4 octobre 2020

The act of killing - documentaire, 2012. Comment vivent les bourreaux et les tortionnaires ?

Ça y est, j'ai enfin vu cet incroyable documentaire, The act of killing : un choc. Tellement fort que durant le visionnage je me repassais des scènes, pour bien comprendre ce qu'il se jouait là. Je vais en parler ici, d'abord parce que ça me fait du bien, et puis parce que, juste avec des entretiens, le film rend évidents les liens qui unissent le capitalisme sauvage, la quête de pouvoir et le goût de la destruction.

Indonésie, 1965. Pour s'opposer au communisme, la junte militaire, soutenue par le régime en place, et certaines puissance occidentales, prend le pouvoir. Suivent les persécutions le massacre des personnes considérées comme "communistes" par la propagande. En quelques mois, entre 400.000 et 2 millions de personnes sont exterminées (le mot est revendiqué par les tueurs). Un des plus grands crimes de l'humanité du XXè siècle, presque oublié. Le régime militaire est encore en place, et aujourd'hui le nombre actuel de leurs victimes est estimé entre 1,5 et 2,5 millions.

Années 2000. le documentariste Joshua Oppenheimer souhaite recueillir la parole des descendants des victimes, mais il se heurte au silence. A la place, ce sont les anciens tortionnaires qui vont se se confier, avec d'autant plus de franchise qu'ils se savent protégés. Ils proposent même, devant la caméra, de reconstituer les tueries. Séquences glaçantes où la violence apparaît ici motivée par la quête de fric et justifiée par la propagande d’État.

Les captures de films ci-dessous mettent en évidence les mécanismes de la propagande et de l'extermination. Toutes les personnes interrogées sont des cadres militaires ou des hauts dirigeants politiques.

Les films de propagande servent à fabriquer la vérité.
Un ancien tueurs regarde un vieux film (où les méchants communistes tuent à coups de faucilles !). Avant d'être un tueur il était projectionniste, il montrait ce film aux enfants pour conditionner leur haine des communistes.
 
Dans un système génocidaire, le rôle de la presse est de faire passer les accusés aux aveux, avant de les livrer aux milices chargées de les faire disparaître. La presse aux ordres du pouvoir a toujours servi la violence d’État. D'où l'enjeu d'une presse libre, contre les tentations autoritaires !

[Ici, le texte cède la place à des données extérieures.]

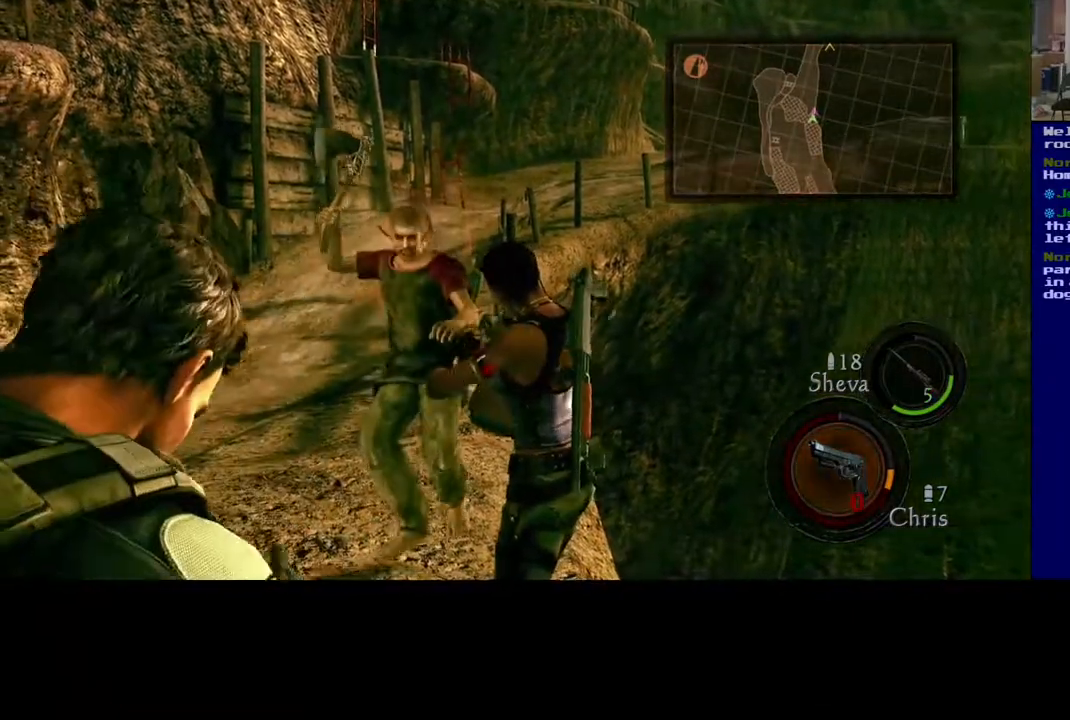
{"buttons": [], "left_stick": "center", "right_stick": "center", "events": [[167, "right_stick", "center"], [250, "R2", "down"], [317, "right_stick", "up"], [400, "R2", "up"], [417, "right_stick", "center"]]}
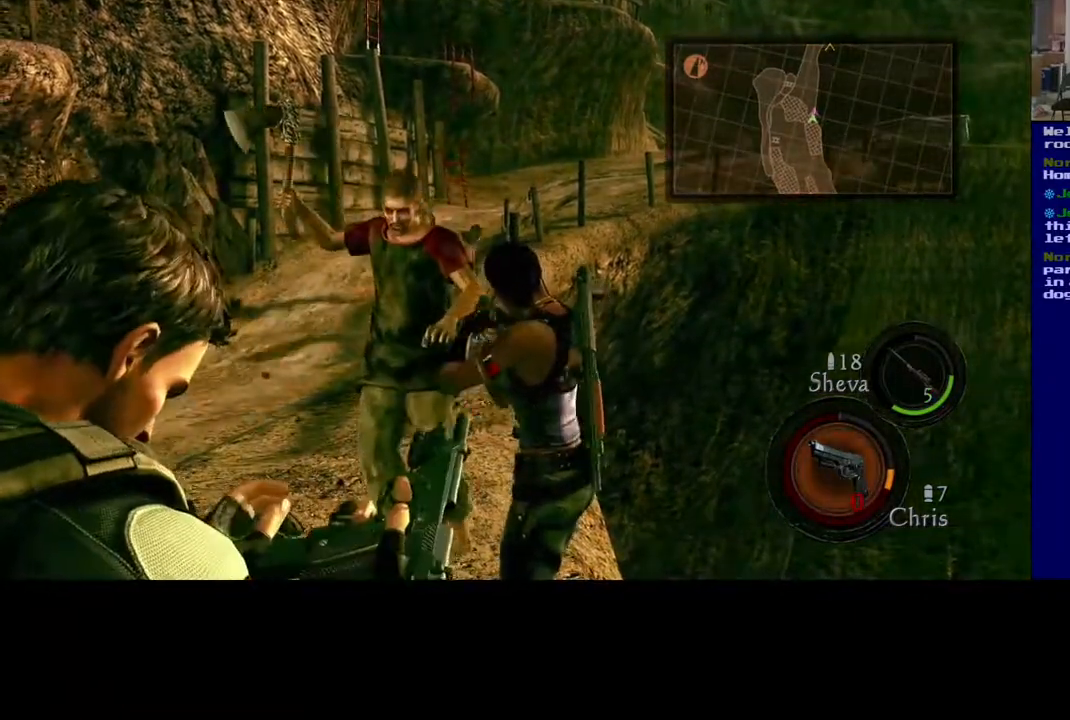
{"buttons": ["R2"], "left_stick": "center", "right_stick": "up", "events": [[17, "R2", "down"], [33, "right_stick", "up-right"], [133, "right_stick", "center"], [150, "R2", "up"], [233, "R2", "down"], [383, "R2", "up"], [450, "right_stick", "up"], [500, "R2", "down"]]}
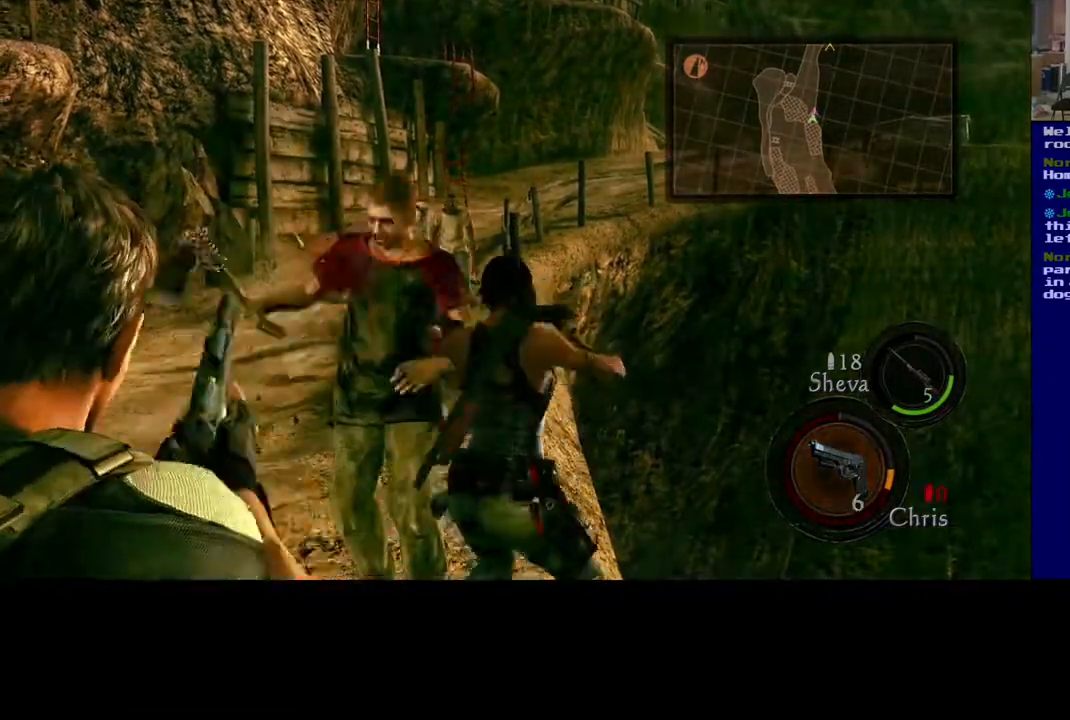
{"buttons": ["R2"], "left_stick": "center", "right_stick": "down-right", "events": [[167, "R2", "up"], [183, "right_stick", "center"], [333, "right_stick", "right"], [467, "R2", "down"], [467, "right_stick", "down-right"]]}
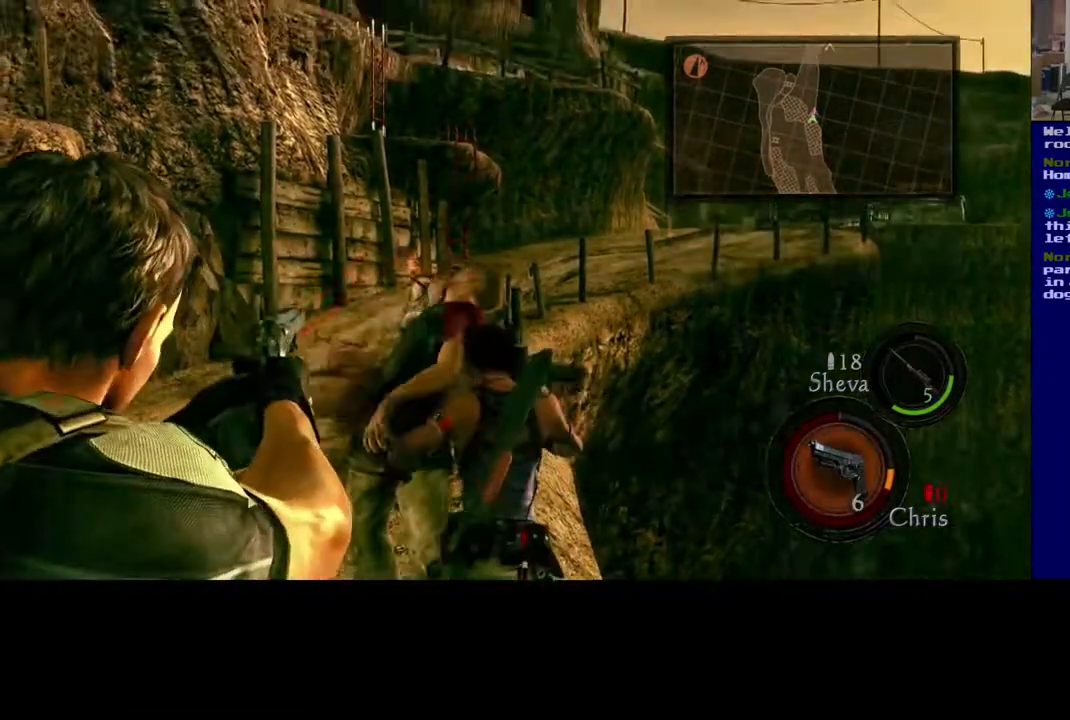
{"buttons": [], "left_stick": "center", "right_stick": "center", "events": [[150, "R2", "up"], [317, "R2", "down"], [317, "right_stick", "right"], [433, "right_stick", "center"], [450, "R2", "up"]]}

La fonction du vocabulaire est de modifier le sens de mots.  Ici on justifie la terreur en invoquant la "Liberté". A cette fin, les gangsters sont désormais redéfinis comme des "Hommes libre" (qu'il suffit de contrôler pour arriver à ses fins politiques). 

Les ultralibéraux vantent la liberté d'agir et d'entreprendre. Pour eux, c'est au nom de la liberté qu'on peut écraser les plus faibles. Quand le vice-président de l'Indonésie définit les gangsters comme des hommes libres, "qui travaillent hors du système", c'est pour justifier leur violence. Pour lui, "s'ils travaillaient pour le gouvernement il n'y aurait qu'une nation de bureaucrates". Par conséquent il préfère "des hommes du secteur privé, prêts à prendre des risques dans les affaires". On retrouve tous les éléments de langage ultralibéral, de Ronald Reagan au Medef. Le discours est limpide : une attaque contre le fonctionnariat qui bride les mercenaires, et un soutien à des milices qui ont la "liberté" de se mettre au service du pouvoir. 
Si le communisme implique de mettre toute activité sous contrôle de l’État, le capitalisme tend à tout privatiser, notamment des services régaliens qui peuvent travailler pour l’État. L'ultralibéralisme, en dérégularisant tout, permet la violence et la corruption à tous les niveaux.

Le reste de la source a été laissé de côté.